Extracted data entries
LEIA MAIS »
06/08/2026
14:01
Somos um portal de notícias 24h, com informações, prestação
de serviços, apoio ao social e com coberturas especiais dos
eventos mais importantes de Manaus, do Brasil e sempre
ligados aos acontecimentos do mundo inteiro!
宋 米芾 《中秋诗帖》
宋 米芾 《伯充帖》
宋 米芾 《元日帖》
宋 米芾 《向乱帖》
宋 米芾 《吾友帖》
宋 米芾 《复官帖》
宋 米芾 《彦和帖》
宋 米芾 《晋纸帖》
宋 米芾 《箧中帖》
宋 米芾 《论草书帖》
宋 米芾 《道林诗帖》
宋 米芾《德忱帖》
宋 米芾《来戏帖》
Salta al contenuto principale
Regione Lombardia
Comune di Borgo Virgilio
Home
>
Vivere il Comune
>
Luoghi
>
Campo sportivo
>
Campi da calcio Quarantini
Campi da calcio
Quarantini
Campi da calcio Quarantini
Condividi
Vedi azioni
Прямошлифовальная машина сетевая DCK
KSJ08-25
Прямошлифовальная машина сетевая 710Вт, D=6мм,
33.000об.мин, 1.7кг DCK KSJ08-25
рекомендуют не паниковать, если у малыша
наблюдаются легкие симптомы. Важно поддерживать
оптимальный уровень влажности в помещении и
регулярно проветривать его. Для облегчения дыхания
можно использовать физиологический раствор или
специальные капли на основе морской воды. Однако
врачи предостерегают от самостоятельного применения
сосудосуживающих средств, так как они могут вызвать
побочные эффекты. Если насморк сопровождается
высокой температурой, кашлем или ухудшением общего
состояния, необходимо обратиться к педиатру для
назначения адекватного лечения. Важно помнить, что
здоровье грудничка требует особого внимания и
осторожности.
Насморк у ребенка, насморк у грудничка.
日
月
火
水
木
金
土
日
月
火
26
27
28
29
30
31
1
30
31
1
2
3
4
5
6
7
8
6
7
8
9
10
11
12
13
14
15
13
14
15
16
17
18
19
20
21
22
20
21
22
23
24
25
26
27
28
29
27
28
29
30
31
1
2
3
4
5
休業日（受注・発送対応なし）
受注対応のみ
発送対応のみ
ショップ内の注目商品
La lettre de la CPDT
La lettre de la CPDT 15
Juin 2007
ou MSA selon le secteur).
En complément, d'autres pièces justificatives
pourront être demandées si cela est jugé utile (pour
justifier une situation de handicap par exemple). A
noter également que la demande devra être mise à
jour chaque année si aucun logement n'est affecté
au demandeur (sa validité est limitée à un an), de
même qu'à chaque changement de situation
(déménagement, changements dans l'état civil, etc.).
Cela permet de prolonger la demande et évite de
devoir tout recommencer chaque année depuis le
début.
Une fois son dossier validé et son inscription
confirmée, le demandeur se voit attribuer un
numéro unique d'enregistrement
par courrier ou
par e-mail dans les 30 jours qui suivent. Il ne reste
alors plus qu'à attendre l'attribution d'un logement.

Aim of the exercise
Swap every "Campi da calcio" in these items for "Campi sportivi", and leave all other text unchanged.

Response
LEIA MAIS »
06/08/2026
14:01
Somos um portal de notícias 24h, com informações, prestação
de serviços, apoio ao social e com coberturas especiais dos
eventos mais importantes de Manaus, do Brasil e sempre
ligados aos acontecimentos do mundo inteiro!
宋 米芾 《中秋诗帖》
宋 米芾 《伯充帖》
宋 米芾 《元日帖》
宋 米芾 《向乱帖》
宋 米芾 《吾友帖》
宋 米芾 《复官帖》
宋 米芾 《彦和帖》
宋 米芾 《晋纸帖》
宋 米芾 《箧中帖》
宋 米芾 《论草书帖》
宋 米芾 《道林诗帖》
宋 米芾《德忱帖》
宋 米芾《来戏帖》
Salta al contenuto principale
Regione Lombardia
Comune di Borgo Virgilio
Home
>
Vivere il Comune
>
Luoghi
>
Campo sportivo
>
Campi sportivi Quarantini
Campi sportivi
Quarantini
Campi sportivi Quarantini
Condividi
Vedi azioni
Прямошлифовальная машина сетевая DCK
KSJ08-25
Прямошлифовальная машина сетевая 710Вт, D=6мм,
33.000об.мин, 1.7кг DCK KSJ08-25
рекомендуют не паниковать, если у малыша
наблюдаются легкие симптомы. Важно поддерживать
оптимальный уровень влажности в помещении и
регулярно проветривать его. Для облегчения дыхания
можно использовать физиологический раствор или
специальные капли на основе морской воды. Однако
врачи предостерегают от самостоятельного применения
сосудосуживающих средств, так как они могут вызвать
побочные эффекты. Если насморк сопровождается
высокой температурой, кашлем или ухудшением общего
состояния, необходимо обратиться к педиатру для
назначения адекватного лечения. Важно помнить, что
здоровье грудничка требует особого внимания и
осторожности.
Насморк у ребенка, насморк у грудничка.
日
月
火
水
木
金
土
日
月
火
26
27
28
29
30
31
1
30
31
1
2
3
4
5
6
7
8
6
7
8
9
10
11
12
13
14
15
13
14
15
16
17
18
19
20
21
22
20
21
22
23
24
25
26
27
28
29
27
28
29
30
31
1
2
3
4
5
休業日（受注・発送対応なし）
受注対応のみ
発送対応のみ
ショップ内の注目商品
La lettre de la CPDT
La lettre de la CPDT 15
Juin 2007
ou MSA selon le secteur).
En complément, d'autres pièces justificatives
pourront être demandées si cela est jugé utile (pour
justifier une situation de handicap par exemple). A
noter également que la demande devra être mise à
jour chaque année si aucun logement n'est affecté
au demandeur (sa validité est limitée à un an), de
même qu'à chaque changement de situation
(déménagement, changements dans l'état civil, etc.).
Cela permet de prolonger la demande et évite de
devoir tout recommencer chaque année depuis le
début.
Une fois son dossier validé et son inscription
confirmée, le demandeur se voit attribuer un
numéro unique d'enregistrement
par courrier ou
par e-mail dans les 30 jours qui suivent. Il ne reste
alors plus qu'à attendre l'attribution d'un logement.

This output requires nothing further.